En 2016, l’UE et l’Indonésie ont entamé des discussions concernant un accord de libre-échange dans le but de parvenir à un accord qui facilite le commerce et les investissements. Les négociations portaient sur un large éventail de questions portant notamment sur les obstacles tarifaires et non tarifaires au commerce, les échanges dans le domaine des services et de l’investissement, les aspects commerciaux des marchés publics, les règles de concurrence, les droits de propriété intellectuelle et le développement durable. À ce jour, trois cycles de négociations ont eu lieu. Le premier cycle s’est déroulé durant l’été 2016 à Bruxelles, le deuxième cycle a eu lieu en janvier 2017 à Bali, et le dernier cycle, à Bruxelles, au début du mois de septembre.
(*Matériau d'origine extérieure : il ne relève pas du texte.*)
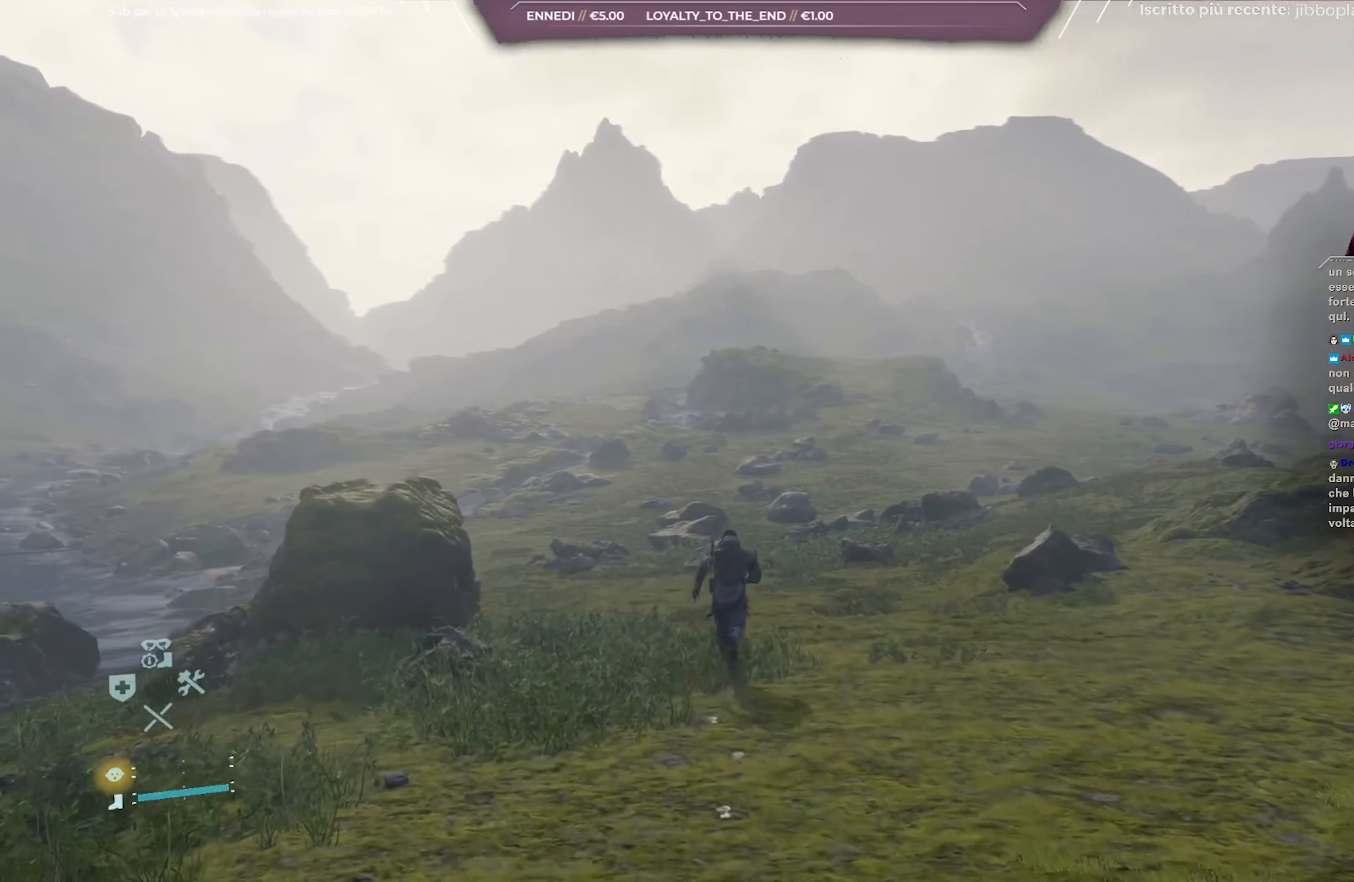
{"buttons": [], "left_stick": "up", "right_stick": "up-right", "events": []}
Dès le début du deuxième cycle de négociations UE-Indonésie, les syndicats des deux blocs ont décidé de participer et de plaider en faveur d’un accord commercial plus durable et davantage soucieux des droits de l’homme et des travailleurs. Le syndicat néerlandais CNV, le syndicat belge ACV-CSC et la confédération indonésienne des syndicats KSBSI, en coopération avec la CES, se sont chargés de suivre de près les négociations et de donner leur avis sur le processus. Ce type d’accords de libre-échange a un impact croissant sur les conditions de travail et de vie des travailleurs dans les pays concernés. Les règles et réglementations de ces accords sont directement appliquées en tant que lois et législations nationales, y compris dans le domaine du travail. À ce titre, les syndicats se sentent concernés et doivent être impliqués.
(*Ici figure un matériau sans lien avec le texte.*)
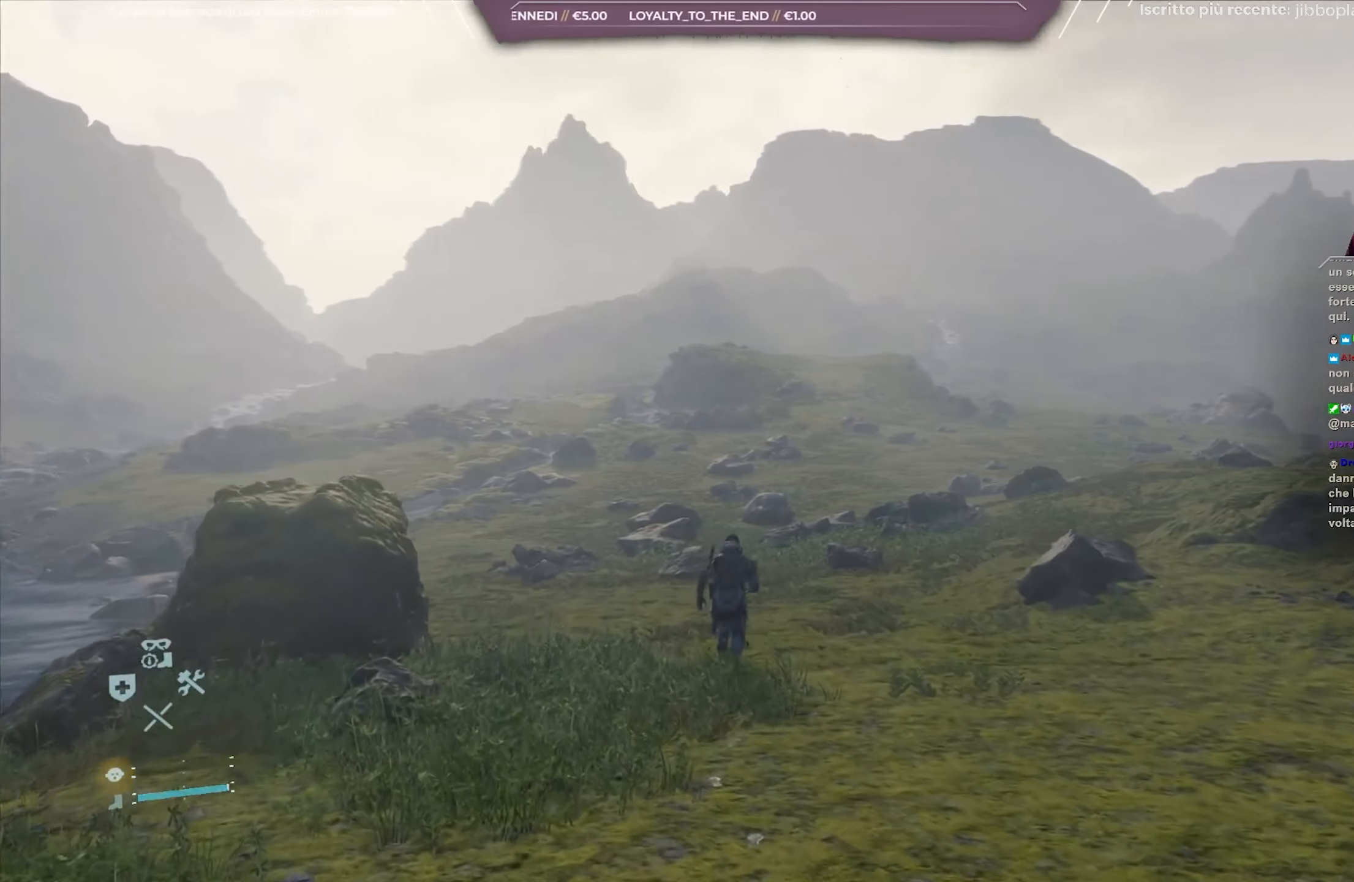
{"buttons": [], "left_stick": "up", "right_stick": "up-right", "events": []}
En février 2017, un atelier conjoint a été organisé à Jakarta par la KSBSI, le CNV et l’ACV-CSC. Les participants ont été mis au fait du contenu et du processus de négociation de ce type d’accords commerciaux. Heureusement, en précisant que l’accord existant entre l’UE et le Vietnam constituerait le point de départ des négociations, l’UE a su fournir une référence concrète. Une position syndicale commune a été établie au cours de l’atelier, laquelle a défini les revendications concernant le contenu et le processus de négociation de l’accord. L’atelier a pu compter sur le soutien et les apports d’organisations de la société civile indonésienne (IGJ – Indonesia for Global Justice), ainsi que celui de représentants des ambassades belge et néerlandaise à Jakarta.
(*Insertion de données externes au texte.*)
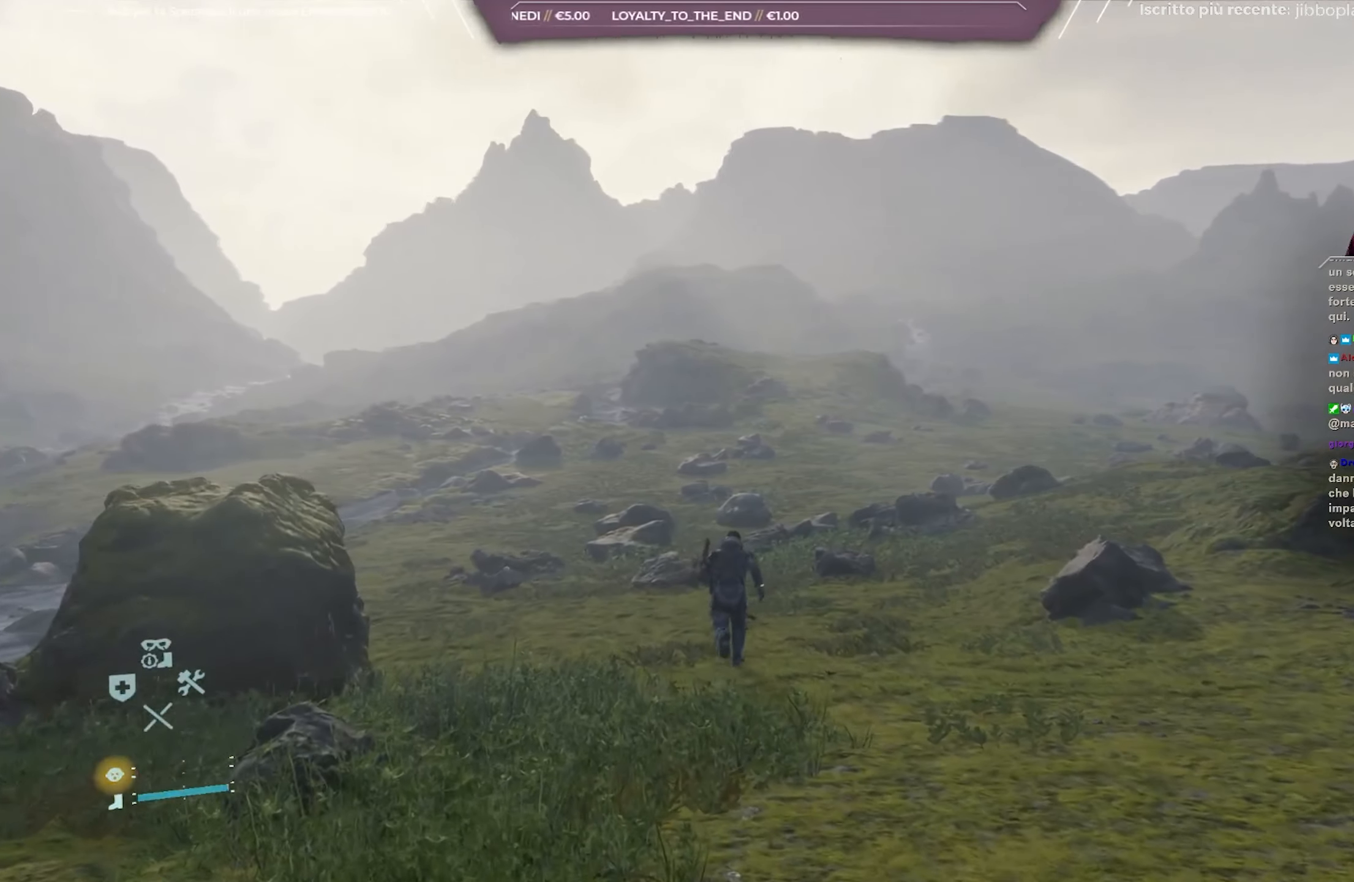
{"buttons": [], "left_stick": "up", "right_stick": "up-right", "events": []}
La CES, en collaboration avec ses deux affiliés européens, a envoyé une lettre à Mme Cecilia Malmström, Commissaire européenne pour le commerce extérieur (Commission européenne). Cette lettre mettait en lumière un ensemble de problèmes et de préoccupations et demandait une réelle implication de la société civile et des syndicats des deux parties. En réponse, la Commission européenne a alors proposé d’ouvrir le processus à la consultation.

Les accords de libre-échange constituent une nouveauté pour les syndicats indonésiens. Par conséquent, la KSBSI investit du temps et des moyens dans la formation de ses représentants et dans la sensibilisation de ses membres et des travailleurs en général à la nécessité d’impliquer les syndicats dans ces négociations. La KSBSI a également mis en place une équipe de négociation chargée d’entreprendre la tâche de plaidoyer auprès de l’administration gouvernementale et des ministères concernés du côté indonésien. Grâce au dialogue proactif avec ces acteurs, des consultations ont été organisées avec différents ministères, notamment avec le Ministre de la Main-d’œuvre et le Secrétaire du Président indonésien.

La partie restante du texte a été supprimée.